Hemp oil, also known as cannabis oil and hash oil, contains tetrahydrocannabinol, or THC, a compound that’s known as a cannabinoid. Proponents claim that cannabinoids lock onto the body’s cannabinoid receptors to fight disease.

The concern over the growing popularity of hemp oil and cannabinoids more generally was enough to prompt the Canadian Cancer Society to put a warning on its website last fall warning about them. A Google search for “hemp oil cure” will yield about 245,000 results. Among those are convincing testimonials from people who beat all the odds to survive when they eschewed the traditional treatment in favour of hemp oil. The Ottawa father told a reporter at The Ottawa Citizen that he had so many facts about the proven abilities of hemp oil that he could “sink a battleship.”
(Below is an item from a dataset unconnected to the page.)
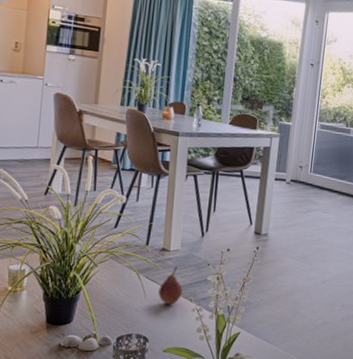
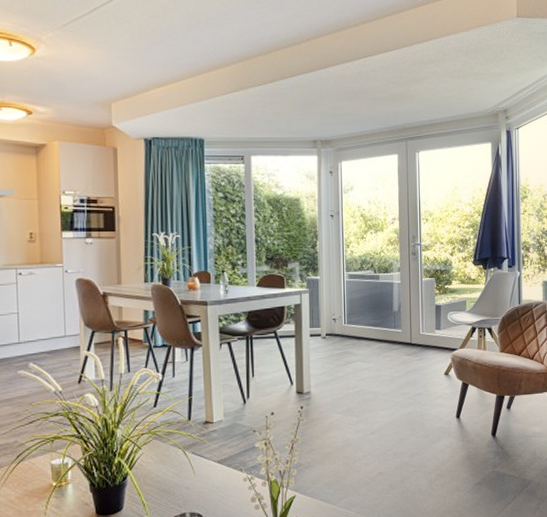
fruit: present [158,266,183,305] -> none [207,437,231,478]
So, what are the facts? There’s no end to the number of websites pointing to medical studies that show how hemp oil zaps tumours and kills cancer cells. The vast majority of the studies were conducted in mice, or on tissue in petri dishes, and the results of those kinds of studies often don’t translate well to humans. Cancer Research UK also combed through the evidence and pointed to one cannabinoid trial that involved humans. Nine people with advanced glioblastoma multiforme, a brain tumour, were given purified THC in their brains. The results showed that eight people had some response to the treatment, but all of the study participants died within a year. There’s no proof that the THC had a meaningful impact.

Dr. Charles Loprinzi, the Regis professor of breast-cancer research at the Mayo Clinic in Rochester, Minn., has not studied hemp oil. But he’s seen plenty of examples of overhyped miracle “cures” that fail to live up to their promise. Even standard medical advances are hard to come by, with plenty of money and time spent on new drugs or treatments that ultimately fail to make a difference in patients.

“There are a lot of things that go by the wayside,” he said.

It’s hard not to get pulled in by the lure of fantastic promises, particularly in the face of grim diagnoses.

And it’s still possible that scientists will discover a certain cannabinoid is effective at targeting a certain disease, or works well in a certain group of patients. Much more research is being done in this area and it will be interesting to watch the results. It’s also worth noting that the scientists conducting the studies are typically using high-quality isolated cannabinoid compounds, not an oil they bought online or made in their basement.

Amid all the questions, one thing is clear. The peddling of Internet testimonials and the falsehoods that these miracle “cures” are a better alternative to conventional treatments doesn’t help anyone. It can only stand to hurt those who buy into the claims.